Cutting and overbridge at northern end of former station
|Location|| Thorp Arch, City of Leeds |
|Original company||York and North Midland Railway until 1854|
|Pre-grouping||North Eastern Railway 1854-1923|
|Post-grouping||LNER 1923-1948, BR (N.E region) 1948 to closure|
|10 August 1847||Opened as Thorp Arch (Boston Spa)|
|12 June 1961||Renamed into Thorp Arch|
|6 January 1964||Closed to passengers|
|10 August 1964||Closed|
Thorp Arch railway station (before 12 June 1961 called Thorp Arch (Boston Spa)) was a station in the parish of Wetherby, West Yorkshire, on the Harrogate–Church Fenton line. It opened on 10 August 1847 and served nearby Thorp Arch as well as Boston Spa. The station closed to passengers on 6 January 1964 and completely on 10 August 1964.
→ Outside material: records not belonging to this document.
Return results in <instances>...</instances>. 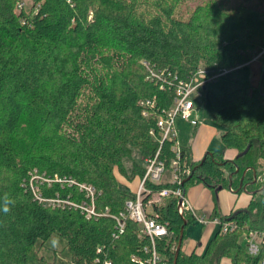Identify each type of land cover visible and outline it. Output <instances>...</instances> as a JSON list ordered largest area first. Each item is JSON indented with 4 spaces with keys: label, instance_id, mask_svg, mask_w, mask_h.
Returning a JSON list of instances; mask_svg holds the SVG:
<instances>
[{
    "label": "trees",
    "instance_id": "1",
    "mask_svg": "<svg viewBox=\"0 0 264 264\" xmlns=\"http://www.w3.org/2000/svg\"><path fill=\"white\" fill-rule=\"evenodd\" d=\"M184 1L33 0L29 12H18L19 0H0V206L5 196L14 201L7 214L0 211V264H48L37 243L43 247L55 234L66 240L71 264H137L133 256L146 245L137 224L128 221L120 234L110 217L88 220L69 204L89 201L79 186L97 189L100 212L117 215L135 199L146 166L136 165L129 178L124 160L135 152L155 156L160 143L150 132L173 105V88L149 81V69L168 80H189L201 68L211 77L264 49L263 10L223 0L191 10ZM259 64L258 81L223 95L209 91L225 151L207 153L203 162L182 147V163L192 170L185 194L204 183L215 193L245 192L249 203L216 212L234 231L219 228L205 249L181 250L176 258L184 219L189 225L195 218H183L176 199L165 200L158 219L169 235L159 251L172 264H221L224 257L261 264L263 254L251 256L239 241L264 232V57ZM154 99L155 108L140 104ZM171 147L162 145L168 166ZM226 150L236 156L228 159ZM116 169L128 181L139 177L134 190L120 186Z\"/></svg>",
    "mask_w": 264,
    "mask_h": 264
},
{
    "label": "built area",
    "instance_id": "2",
    "mask_svg": "<svg viewBox=\"0 0 264 264\" xmlns=\"http://www.w3.org/2000/svg\"><path fill=\"white\" fill-rule=\"evenodd\" d=\"M264 57V49L256 54L255 60ZM149 69V65L145 64ZM238 65L233 69H224L220 72L207 77V72L201 68L189 80H177V77L171 75V79L165 76V73H159L149 69L148 80L159 85L162 90L173 88V105L171 109L164 110L157 118V129L152 130L150 134L160 143L159 149L154 157L145 161L146 172L144 178L136 191L134 200H129L125 204V209L117 215H114L107 208L104 212L98 211L96 198L97 195L91 189L87 190L86 195L89 201L83 204L69 203L71 206L80 209L88 220L99 219L101 217H110L116 221V227L120 234L126 230L127 222L132 221L138 226V236L146 241L143 247V255L133 256L137 264H172L159 251V243L169 235L167 223L158 219L159 210L165 204V200L173 198L177 200L178 212L181 216L191 215L198 219L201 224H213L219 226L222 232L234 231L236 225L230 222L223 223L219 218H213L210 223L206 217H199L182 188L186 179L192 175L191 168L184 162L182 163V147L178 146V135L176 128L177 119L184 120L190 125L196 127L201 124L197 116V107L193 100L195 93L202 91L208 86V83L215 82L228 75L231 71L242 68ZM142 107L155 108L156 100L142 101ZM144 116L149 117V110H144ZM172 142L171 152L175 155L168 166L166 159H161L162 145L164 142ZM170 172L171 179L164 180L165 175ZM149 184H165L172 187H165L159 191H154L148 187ZM181 201V205H180ZM251 240L248 252L251 256L257 257L263 254L261 264H264V232H251L248 235ZM96 260L95 264H98ZM111 264V262H106Z\"/></svg>",
    "mask_w": 264,
    "mask_h": 264
},
{
    "label": "rangeland",
    "instance_id": "3",
    "mask_svg": "<svg viewBox=\"0 0 264 264\" xmlns=\"http://www.w3.org/2000/svg\"><path fill=\"white\" fill-rule=\"evenodd\" d=\"M218 0H185V7L188 9H195L207 4H213ZM229 7L235 8L236 6L243 4L248 7L257 8L264 11V0H223ZM33 5V0H19L17 11L19 12L23 8L26 11H30ZM258 62L254 58L249 63L242 65L243 67L237 70L231 71L225 77L216 80L215 82L208 83V90L206 92H197L194 95V102L197 107V116L201 121V124L196 127L190 125L188 122L177 119L176 128L178 135V146L184 148H190L192 150V155L195 161H199L205 157L207 153H222L225 148L221 143V135L225 132V129L220 127L213 121L212 109L209 100V91L213 90L218 94H225L229 91L234 90L239 85L248 84L254 81V68L251 65ZM183 149V148H182ZM232 154L231 151L226 150ZM229 154V155H230ZM149 158H143L138 152L133 154L132 159L124 160V168L126 170L127 176L130 178L133 174V169L136 165L145 167V161ZM116 173L119 175L118 169ZM138 176L133 181H128L126 176L119 175L120 186L124 190H134ZM171 179V173L168 172L164 180L169 181ZM73 184V183H70ZM82 187H87L94 191L96 195L98 194L97 189L91 184L82 183L79 188L81 191H86ZM186 197L195 209L197 216L206 217L210 223L213 218H216V212L221 215H226L228 211L233 208H237L240 204L249 203V194L241 193L235 194L231 192L229 188H225L217 193L213 192L204 183H196L194 185H189L186 189ZM87 201H83V204ZM75 203V202H74ZM237 210V209H236ZM219 226L211 227L209 224L203 225L198 219L189 224L186 227V237L184 239L182 250L189 254L193 251L205 249L208 242L214 238L215 233L218 231ZM240 244L248 249L251 240L243 236L239 239ZM198 245H202L198 247ZM37 248L40 250V255L45 257L48 264H71V253L67 248L66 240L59 235H53L45 245L42 247V243L39 241L37 243ZM221 264H234L232 260L228 257H224Z\"/></svg>",
    "mask_w": 264,
    "mask_h": 264
},
{
    "label": "crops",
    "instance_id": "4",
    "mask_svg": "<svg viewBox=\"0 0 264 264\" xmlns=\"http://www.w3.org/2000/svg\"><path fill=\"white\" fill-rule=\"evenodd\" d=\"M248 65H251L253 68H254V71H253V74H254V81L253 82H255V81H258V79H259V74H260V64L258 63V62H255V63H252V64H248ZM199 127V126H198ZM229 151H231L232 152V154H230L228 151H227V153H226V157L228 158V159H233L235 156H236V153L235 152H233L232 150H229ZM230 154V155H229ZM194 159V158H193ZM195 160V159H194ZM202 160V159H201ZM200 161V160H199ZM247 204V203H246ZM246 204L244 205V204H240V206L239 207H237V208H235V209H233V208H231L229 211H228V213H230V212H232L233 210H236V209H244V208H246L247 206H246ZM227 213V214H228ZM211 227H215L216 225H213V224H209ZM198 247H201L202 248V245H198ZM190 254V253H189Z\"/></svg>",
    "mask_w": 264,
    "mask_h": 264
},
{
    "label": "water",
    "instance_id": "5",
    "mask_svg": "<svg viewBox=\"0 0 264 264\" xmlns=\"http://www.w3.org/2000/svg\"><path fill=\"white\" fill-rule=\"evenodd\" d=\"M206 160V157L203 159V162H205ZM231 178V177H230ZM191 180V177H189L185 182H188ZM264 191V186L260 189V192H263ZM250 194H255V193H250ZM180 205H181V201H180ZM184 218V217H183ZM188 223L186 222V220L184 219V226L182 227L181 229V236H180V240H179V243H178V246H177V251H176V258L177 256L179 255L180 251L182 250V242H183V238H184V234H185V228L187 227Z\"/></svg>",
    "mask_w": 264,
    "mask_h": 264
},
{
    "label": "clouds",
    "instance_id": "6",
    "mask_svg": "<svg viewBox=\"0 0 264 264\" xmlns=\"http://www.w3.org/2000/svg\"><path fill=\"white\" fill-rule=\"evenodd\" d=\"M14 201L10 200L7 196L3 198L2 206H0V211L7 214L10 211V205L13 204Z\"/></svg>",
    "mask_w": 264,
    "mask_h": 264
}]
</instances>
Thorp Arch station was located north of the level crossing with Church Causeway between the villages of Thorp Arch and Walton.
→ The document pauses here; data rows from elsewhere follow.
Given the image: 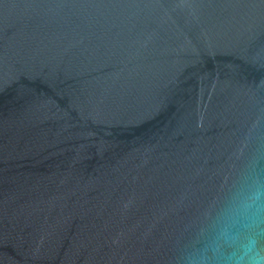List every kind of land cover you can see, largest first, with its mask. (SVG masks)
<instances>
[{
	"label": "water",
	"instance_id": "1",
	"mask_svg": "<svg viewBox=\"0 0 264 264\" xmlns=\"http://www.w3.org/2000/svg\"><path fill=\"white\" fill-rule=\"evenodd\" d=\"M0 264H264V0H0Z\"/></svg>",
	"mask_w": 264,
	"mask_h": 264
}]
</instances>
The station building was designed by George Townsend Andrews in the Gothic revival style. The two-storey stationmaster's house is immediately adjacent. The size of the building and its representative appearance are due to the popularity of nearby Boston Spa, and the latter was the reason for the station called Thorp Arch (Boston Spa) until 1961.
There were two side platforms. North of station was the goods yard with a long loop serving a cattle dock, a short siding through the goods shed, and another siding with an end dock. From the latter, two sidings branched off to the coal drops. The signal box stood on the up side south of the level crossing.
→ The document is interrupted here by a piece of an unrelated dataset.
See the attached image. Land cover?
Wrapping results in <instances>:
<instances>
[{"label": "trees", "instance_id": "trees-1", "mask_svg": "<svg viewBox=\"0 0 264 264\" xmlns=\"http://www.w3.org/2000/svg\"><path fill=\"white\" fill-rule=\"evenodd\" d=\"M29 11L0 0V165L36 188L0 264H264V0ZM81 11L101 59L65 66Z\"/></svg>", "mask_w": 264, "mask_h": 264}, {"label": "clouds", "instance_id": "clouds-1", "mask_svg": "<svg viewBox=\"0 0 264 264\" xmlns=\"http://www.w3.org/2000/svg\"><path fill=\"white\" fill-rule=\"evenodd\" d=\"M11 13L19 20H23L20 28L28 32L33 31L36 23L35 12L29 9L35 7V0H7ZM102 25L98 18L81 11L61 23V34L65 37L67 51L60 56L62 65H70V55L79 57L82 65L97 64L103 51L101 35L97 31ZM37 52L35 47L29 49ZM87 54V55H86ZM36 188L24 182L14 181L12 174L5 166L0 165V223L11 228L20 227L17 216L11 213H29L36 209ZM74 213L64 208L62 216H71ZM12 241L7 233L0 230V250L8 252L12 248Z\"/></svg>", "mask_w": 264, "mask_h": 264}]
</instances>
Construction of the Thorp Arch Royal Ordnance Factory began in February 1940. Initially, all building materials were delivered to Thorp Arch station. On 24 June 1940 new sidings were opened nearer to the factory. The platforms of Thorp Arch station were extended in June 1941 on order to cope with the increasing passenger traffic. Later, a railway loop with four stations was built around the factory, which joined the Harrogate–Church Fenton line by means of two junctions south of Thorp Arch station.
The station building with the stationmaster's house and the down platform are still existing, the building has only undergone few external alterations and is used as private residence. The up platform is demolished. The goods shed is also preserved, and remains of the coal drops are still in place.
The station building and the goods shed (mistakenly referred to as "engine shed") were listed as Grade II in February 1988.